Mantan Menteri Kelautan dan Perikanan Edhy Prabowo (rompi oranye) dibawa petugas masuk gedung KPK. Foto: MI/Susanto
Mantan Menteri Kelautan dan Perikanan Edhy Prabowo (rompi oranye) dibawa petugas masuk gedung KPK. Foto: MI/Susanto

Divonis 5 Tahun Bui, Edhy Dianggap Tak Beri Teladan Sebagai Menteri

Fachri Audhia Hafiez • 15 Juli 2021 16:57
Jakarta: Mantan Menteri Kelautan dan Perikanan Edhy Prabowo dijatuhi hukuman lima tahun penjara dalam kasus suap izin ekspor benih bening lobster (BBL) atau benur.
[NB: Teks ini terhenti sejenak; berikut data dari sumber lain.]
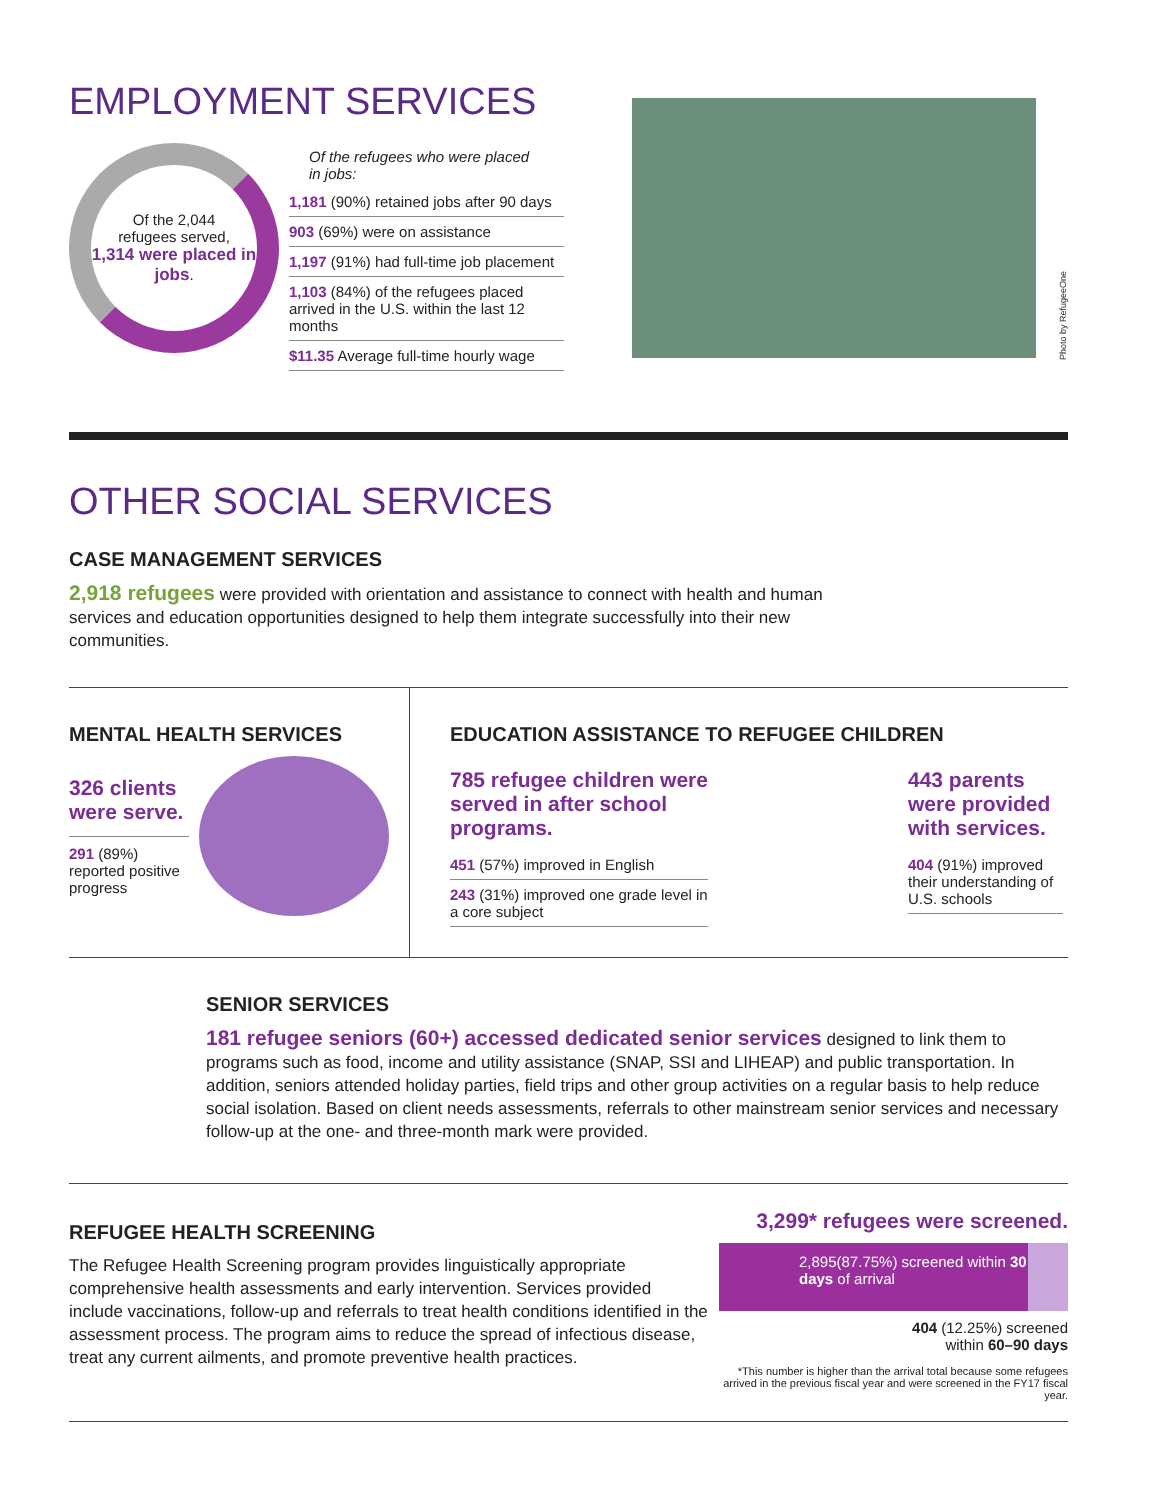EMPLOYMENT SERVICES
Of the 2,044
refugees served,
1,314 were placed in jobs.
Of the refugees who were placed in jobs:
1,181 (90%) retained jobs after 90 days
903 (69%) were on assistance
1,197 (91%) had full-time job placement
1,103 (84%) of the refugees placed arrived in the U.S. within the last 12 months
$11.35 Average full-time hourly wage
Photo by RefugeeOne
OTHER SOCIAL SERVICES
CASE MANAGEMENT SERVICES
2,918 refugees were provided with orientation and assistance to connect with health and human services and education opportunities designed to help them integrate successfully into their new communities.
MENTAL HEALTH SERVICES
326 clients were serve.
291 (89%) reported positive progress
EDUCATION ASSISTANCE TO REFUGEE CHILDREN
785 refugee children were served in after school programs.
451 (57%) improved in English
243 (31%) improved one grade level in a core subject
443 parents were provided with services.
404 (91%) improved their understanding of U.S. schools
SENIOR SERVICES
181 refugee seniors (60+) accessed dedicated senior services designed to link them to programs such as food, income and utility assistance (SNAP, SSI and LIHEAP) and public transportation. In addition, seniors attended holiday parties, field trips and other group activities on a regular basis to help reduce social isolation. Based on client needs assessments, referrals to other mainstream senior services and necessary follow-up at the one- and three-month mark were provided.
REFUGEE HEALTH SCREENING
The Refugee Health Screening program provides linguistically appropriate comprehensive health assessments and early intervention. Services provided include vaccinations, follow-up and referrals to treat health conditions identified in the assessment process. The program aims to reduce the spread of infectious disease, treat any current ailments, and promote preventive health practices.
3,299* refugees were screened.
2,895(87.75%) screened within 30 days of arrival
404 (12.25%) screened
within 60–90 days
*This number is higher than the arrival total because some refugees arrived in the previous fiscal year and were screened in the FY17 fiscal year.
Salah satu pertimbangan hakim dalam menjatuhi hukuman, yakni Edhy tak menjadi contoh yang baik.
 
"Terdakwa selaku penyelenggara negara, yaitu menteri kelautan dan perikanan, tidak memberikan teladan," kata Ketua Majelis Hakim Albertus Usada di Pengadilan Tindak Pidana Korupsi (Tipikor), Kemayoran, Jakarta Pusat, Kamis, 15 Juli 2021.
 
Perbuatan Edhy juga disebut tidak mendukung program pemerintah dalam pemberantasan korupsi. Selain itu, dia telah menggunakan uang hasil korupsinya.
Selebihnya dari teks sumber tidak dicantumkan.